Mr. Beckner taught me how to wash a car [by hand, for those of you who always hire Auto Bell].  Anyone could spray some water on a car, and rinse the mud off the tires.  But to really wash a car you had to look at the car.  You had to see the corners and crevices where mud would hide until you had just almost finished drying it with the chamois and then drag a smear of mud across the freshly shined surface.  You had to notice the things that a customer might never comment on, but would notice weren’t clean – the thresholds of the doors, the crack between the seats, the tar that leaps off the roads in the West Texas heat.

I washed a few hundred cars for Beckner’s Exxon station before I turned 16 and had my own car to take care of.  During those busy months, I learned the groove of car washing: to get into the rhythm of the work; to really see the car and what didn’t belong on it, to see the possibilities underneath the grime, to revel in the surprise on people’s faces when you exceeded their expectations.

You learn a lot about people by cleaning up their cars after them.  I took a measure of joy in taking a scrub brush to the dog-eared carpet in the convertible of a soon-to-be-married bride and making it look [almost] like new,   That bride liked to toss her unfinished fast food into the back seat.  I’ve thought about her husband a few times since then.   Some folks had interesting reading material on the un-vacuumed floorboards.  Empty beer cans crowded the inside of more than one pickup.  One car did seem to have an alien sludge growing out of the carpeting, but it turned out to just be some kind of mushroom that had taken root.  How long do you let a mushroom grow in your floorboard before you ask yourself “Should that be there?”  Quite a few folks brought in cars that were spotless even before I started, but they came in by habit every week anyway.  Maybe they just liked Mr.
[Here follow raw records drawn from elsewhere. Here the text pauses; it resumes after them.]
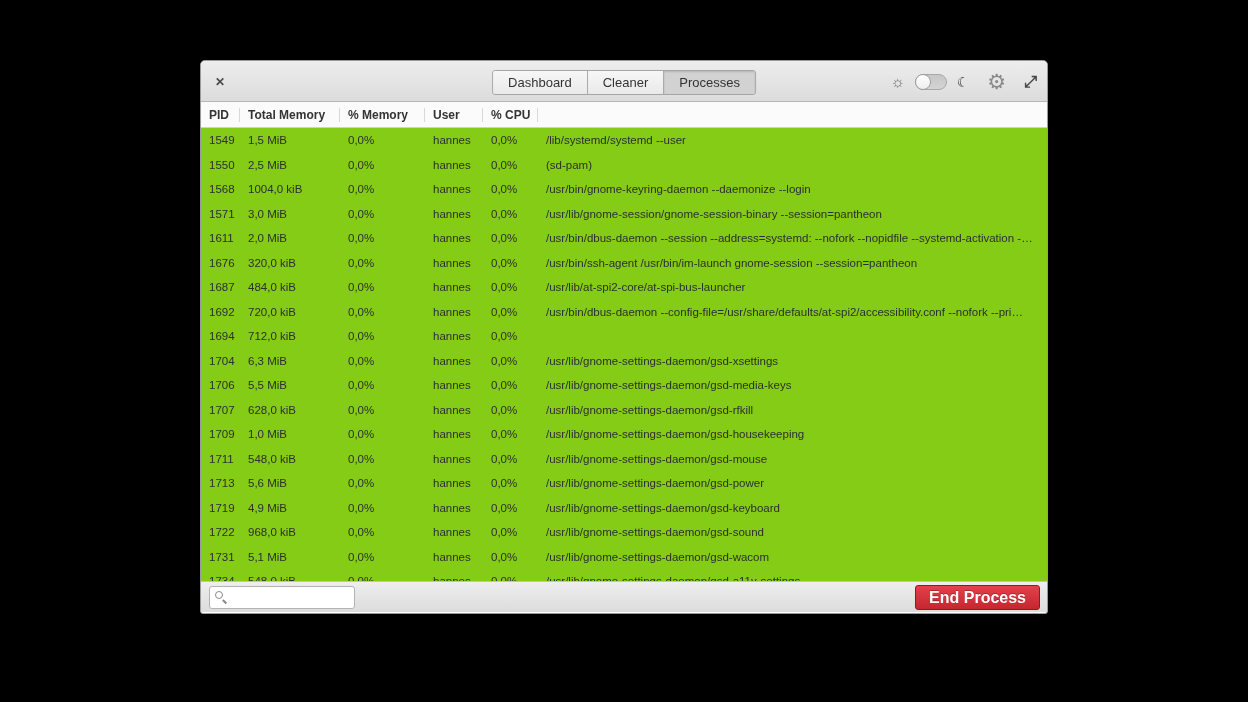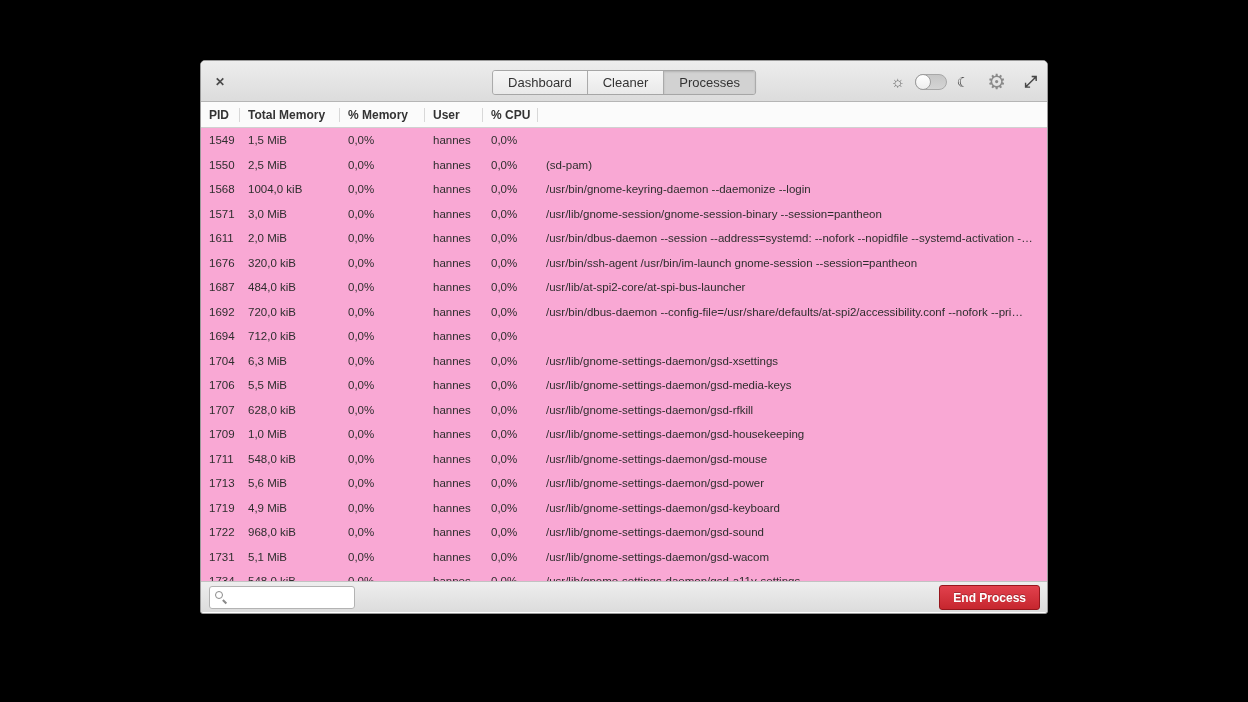"1549" .tbody { background: #f9a8d4 -> #84cc16 }
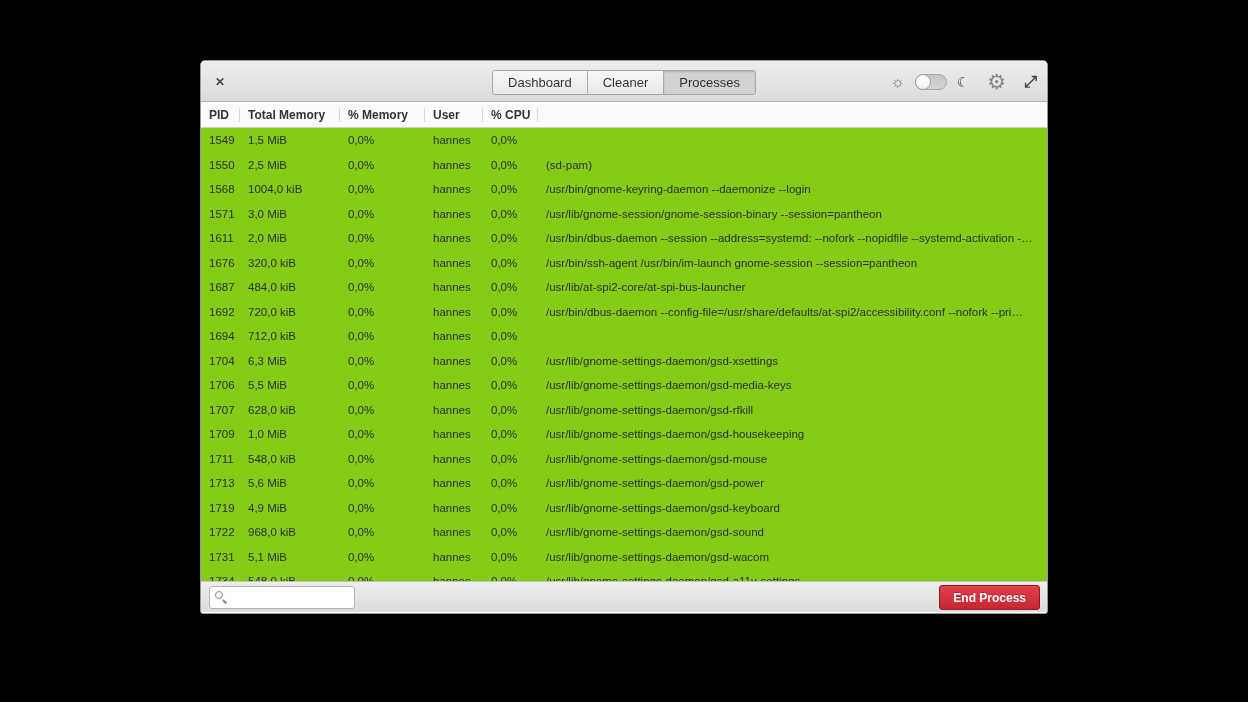"/lib/systemd/systemd --user" div.td { html: none -> <div>/lib/systemd/systemd --user</div> }
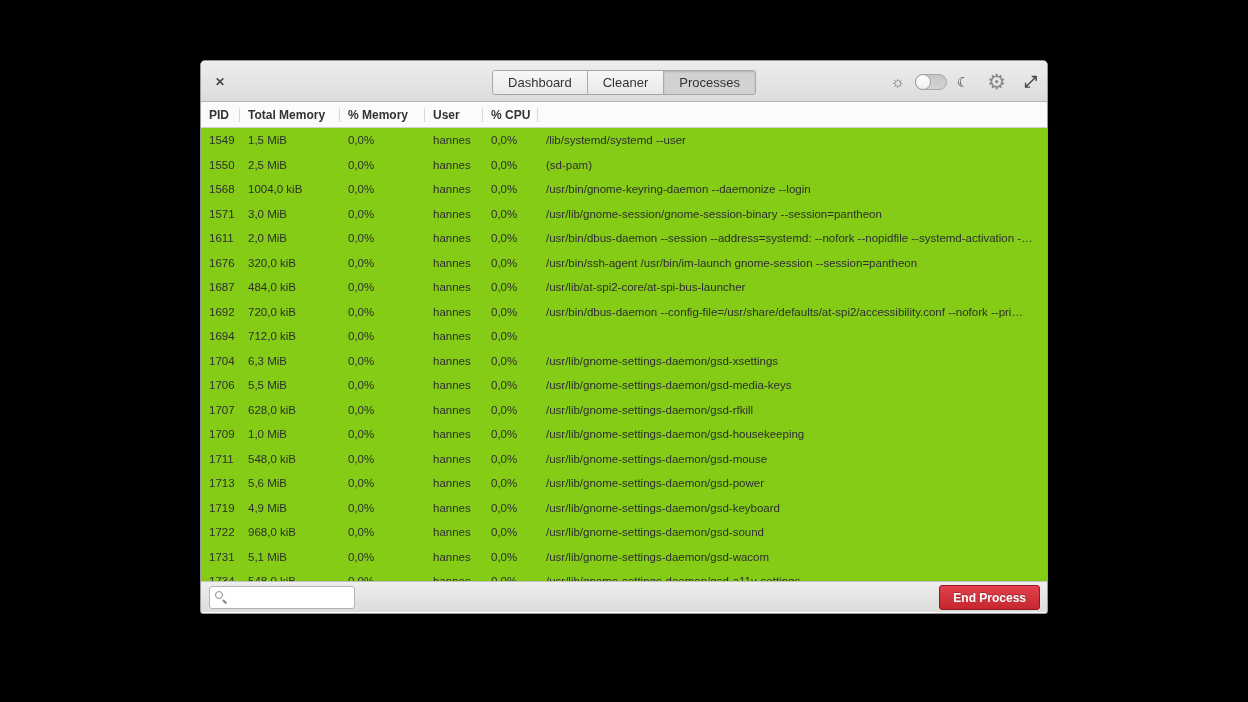"End Process" .end-process { font-size: 12px -> 16px }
Beckner who treated everyone like family.

Discipleship is something like car-washing.  We need each other to help face the unfinished fast food, the pile of weird thoughts and images we’ve dropped on the floorboards of our lives.  We could use some help cutting down on the beer cans, and sometimes we need someone to say – “Don’t want to be nosy, but is that a mushroom growing down here between the seats?”  And even when we’ve got things in pretty good order, well, it isn’t a bad thing to just drop into the car wash on a regular basis just out of habit.

Did I tell you that Mr. Beckner was a rocket scientist?  Oh yeah, he helped put Neil Armstrong on the moon.  I’ll tell you about that another day.